Leg een aantal voorwerpen of afbeeldingen in de kring. We gaan deze sorteren.

Wat hoort er bij elkaar. Classificeer de voorwerpen bijvoorbeeld op wat hoort er bij Sinterklaas, Piet, speelgoed, snoepgoed, het paard enz...

Leg de voorwerpen/afbeeldingen in hoepels. Van welke zijn er het meest/minst?


Schoenen sorteren

Benodigdheden:

- Schoenen.

Je kunt de schoenen sorteren: op grootte, op kleur, op soort, op veters, ritsen etc.


Wat hoort er wel/niet bij?

Benodigdheden:

- Woordkaarten, thema Sinterklaas en van andere thema's.

- Een hoepel

Leg een aantal woordkaarten, behorende bij dit thema, samen met woordkaarten uit een ander thema, bij elkaar en laat de kinderen zoeken welke woordkaarten er wel/niet bij horen en waarom niet. Laat deze in een hoepel leggen.

 

Meten en seriëren


Maten zijn abstracte begrippen.
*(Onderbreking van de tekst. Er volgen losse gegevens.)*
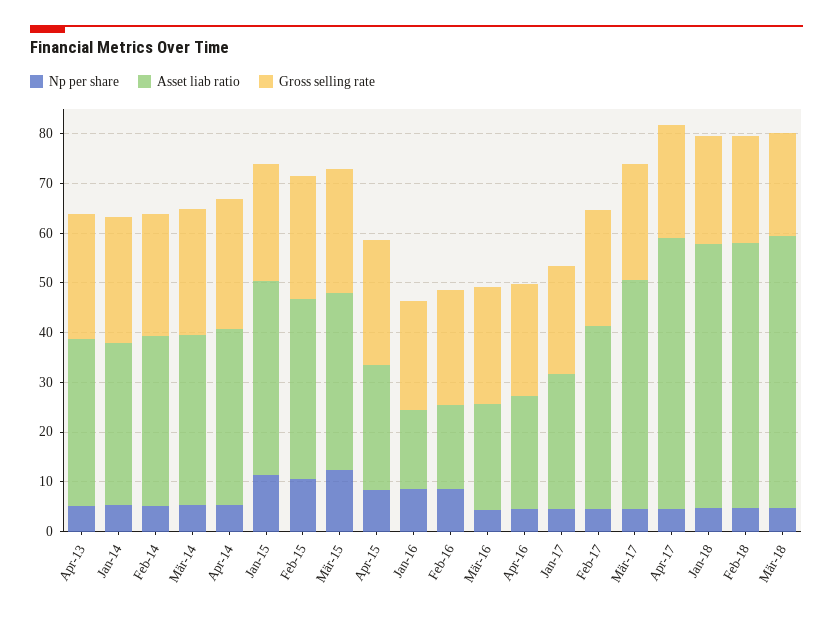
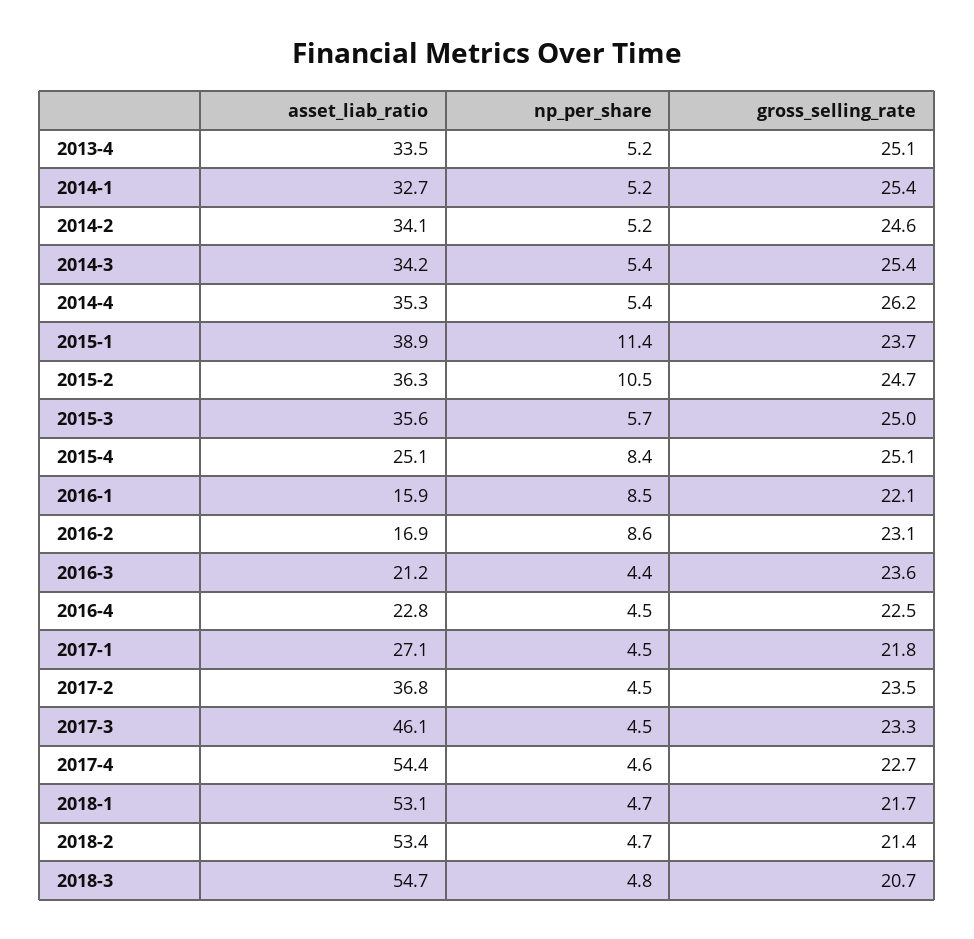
Np per share, Mär-15: 12 -> 5.7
Het is daarom belangrijk dat kinderen een beeld van die maten krijgen, zodat zij zich er een concrete voorstelling bij kunnen maken.

Die voorstelling ontstaat niet door erover te praten, maar door ermee te handelen.

Begin daarbij met concrete maten en ga pas later over naar een abstracter niveau, in de vorm van echte meetinstrumenten.


De omtrek van schoenen

Benodigdheden:

- Grote schoenen

- Vellen met omtrekken van schoenen

- Schoenen in allerlei maten

- Papier en stiften

Verkleed jezelf als Sinterklaas en struikelend de kring in. Onderweg verlies je tevens een schoen. Wat is er aan de hand? De schoenen zijn te groot! Hoe groot zouden ze eigenlijk zijn? Trek de schoen met de stift op een vel papier om en vertel dat je dit de omtrek noemt. Pak het vel papier, waar je van tevoren al wat omtrekken van schoenen op hebt gemaakt. Kunnen de kinderen de juiste schoen bij de omtrekken vinden? Vraag de kinderen vervolgens allemaal om een schoen uit te doen en daar ook een omtrek van te maken. Verspreid deze door de klas.

Geef ieder kind een andere schoen en de opdracht om de juiste omtrek te vinden.

Krijg je ook meer in je schoen als je schoenen een grotere omtrek hebben?


Meten met bouwmaterialen

Benodigdheden:

- Bouwmaterialen

- Thema gerelateerde voorwerpen

Meet met behulp van bouwmaterialen allerlei thema gerelateerde voorwerpen.


Meter

Benodigdheden:

- Een bord liniaal

- Wol

- Scharen

- Een Sinterklaasknuffel of voorwerp (bijvoorbeeld een pakje)

Hoe groot zou de knuffel of het voorwerp zijn? Zou hij een meter groot zijn?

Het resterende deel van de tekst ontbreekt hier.